Source information =>
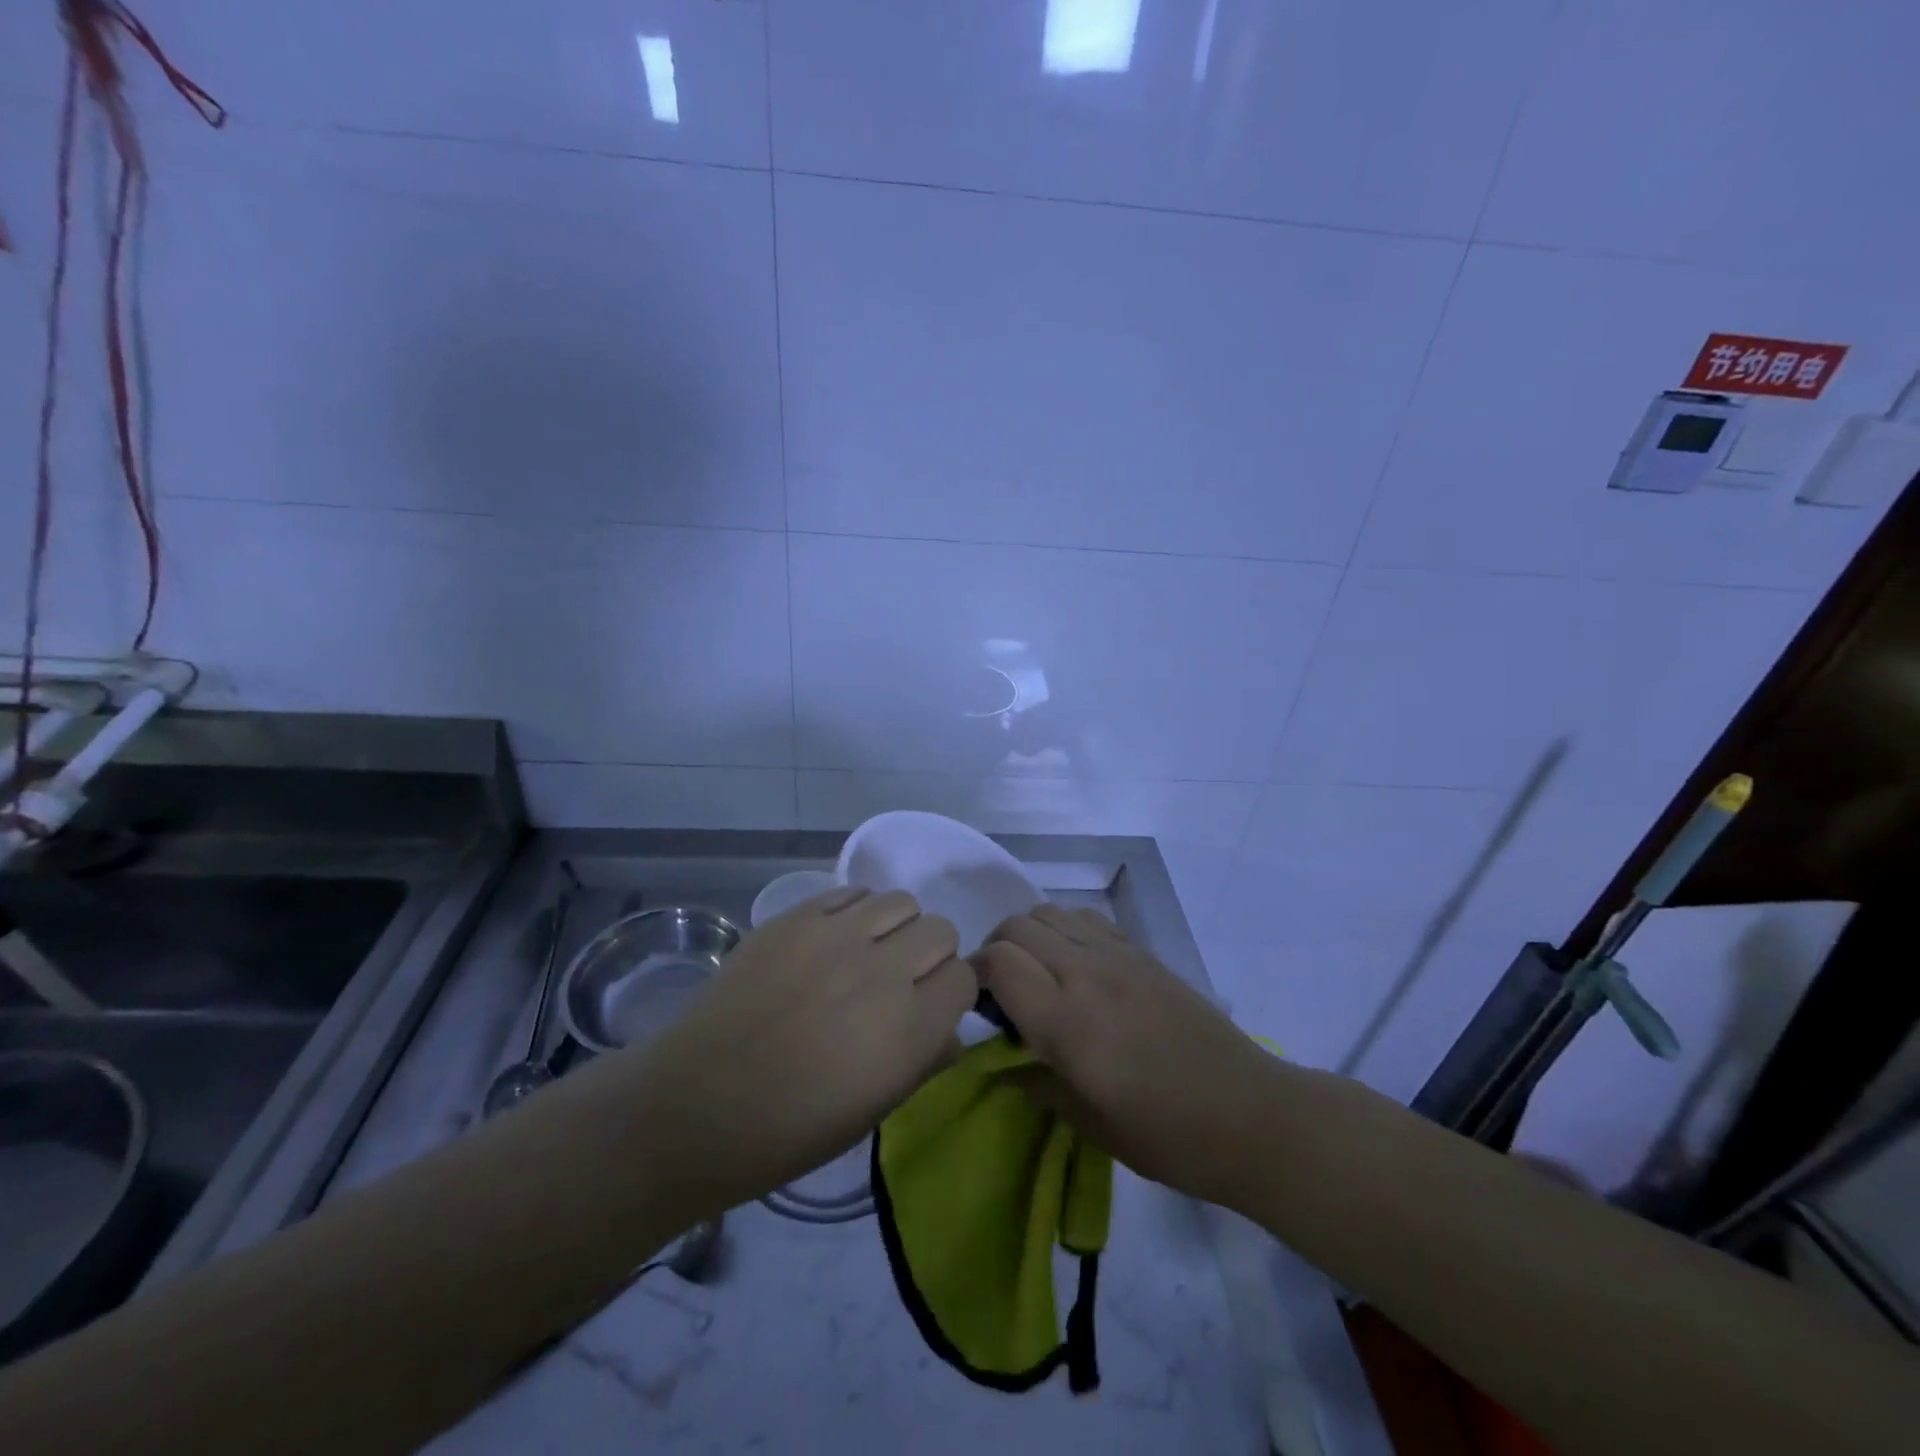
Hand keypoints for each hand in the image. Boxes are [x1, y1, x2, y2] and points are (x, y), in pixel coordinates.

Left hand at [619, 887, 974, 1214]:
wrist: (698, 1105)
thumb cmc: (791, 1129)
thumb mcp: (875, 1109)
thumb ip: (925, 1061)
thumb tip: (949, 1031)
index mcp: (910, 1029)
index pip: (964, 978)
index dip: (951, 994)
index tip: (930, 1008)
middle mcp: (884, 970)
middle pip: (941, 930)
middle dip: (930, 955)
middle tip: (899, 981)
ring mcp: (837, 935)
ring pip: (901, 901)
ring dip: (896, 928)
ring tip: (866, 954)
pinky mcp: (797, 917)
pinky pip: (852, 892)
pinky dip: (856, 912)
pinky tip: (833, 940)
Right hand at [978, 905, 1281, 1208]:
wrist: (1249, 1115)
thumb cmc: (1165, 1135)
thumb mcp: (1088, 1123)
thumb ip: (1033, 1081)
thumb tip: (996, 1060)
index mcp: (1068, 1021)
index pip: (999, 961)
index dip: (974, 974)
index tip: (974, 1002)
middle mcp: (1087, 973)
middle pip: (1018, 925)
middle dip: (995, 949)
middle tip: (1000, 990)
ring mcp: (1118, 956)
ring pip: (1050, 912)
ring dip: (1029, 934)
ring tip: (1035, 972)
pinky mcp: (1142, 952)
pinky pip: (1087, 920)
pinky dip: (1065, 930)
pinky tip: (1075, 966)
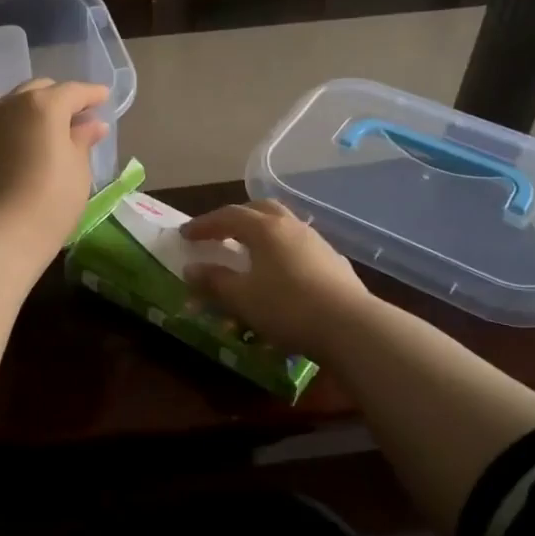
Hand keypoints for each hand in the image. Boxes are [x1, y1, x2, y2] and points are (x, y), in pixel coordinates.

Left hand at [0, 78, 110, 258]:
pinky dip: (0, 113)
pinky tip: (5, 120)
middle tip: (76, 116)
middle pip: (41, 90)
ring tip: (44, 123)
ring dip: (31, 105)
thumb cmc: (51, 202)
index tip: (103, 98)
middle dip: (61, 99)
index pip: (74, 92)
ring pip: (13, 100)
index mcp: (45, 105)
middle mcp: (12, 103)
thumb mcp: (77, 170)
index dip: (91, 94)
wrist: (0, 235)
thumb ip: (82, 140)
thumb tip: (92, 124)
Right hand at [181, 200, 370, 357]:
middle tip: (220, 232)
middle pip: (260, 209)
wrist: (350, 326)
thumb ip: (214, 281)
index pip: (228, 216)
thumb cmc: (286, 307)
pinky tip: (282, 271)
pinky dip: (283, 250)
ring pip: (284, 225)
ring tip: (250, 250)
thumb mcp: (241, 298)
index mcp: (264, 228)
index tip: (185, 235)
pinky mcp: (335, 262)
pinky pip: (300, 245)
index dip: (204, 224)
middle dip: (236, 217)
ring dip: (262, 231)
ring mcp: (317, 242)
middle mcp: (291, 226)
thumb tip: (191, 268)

Problem description =>
From the line holding "pinky tip: (282, 271)" to the last line of the records, quote each line exactly and add nothing.

Solution for this exercise =>
pinky tip: (282, 271)
pinky dip: (283, 250)
ring pip: (284, 225)
ring tip: (250, 250)
thumb mcp: (241, 298)
index mcp: (264, 228)
index tip: (185, 235)
pinky mcp: (335, 262)
pinky pip: (300, 245)
index dip: (204, 224)
middle dip: (236, 217)
ring dip: (262, 231)
ring mcp: (317, 242)
middle mcp: (291, 226)
thumb tip: (191, 268)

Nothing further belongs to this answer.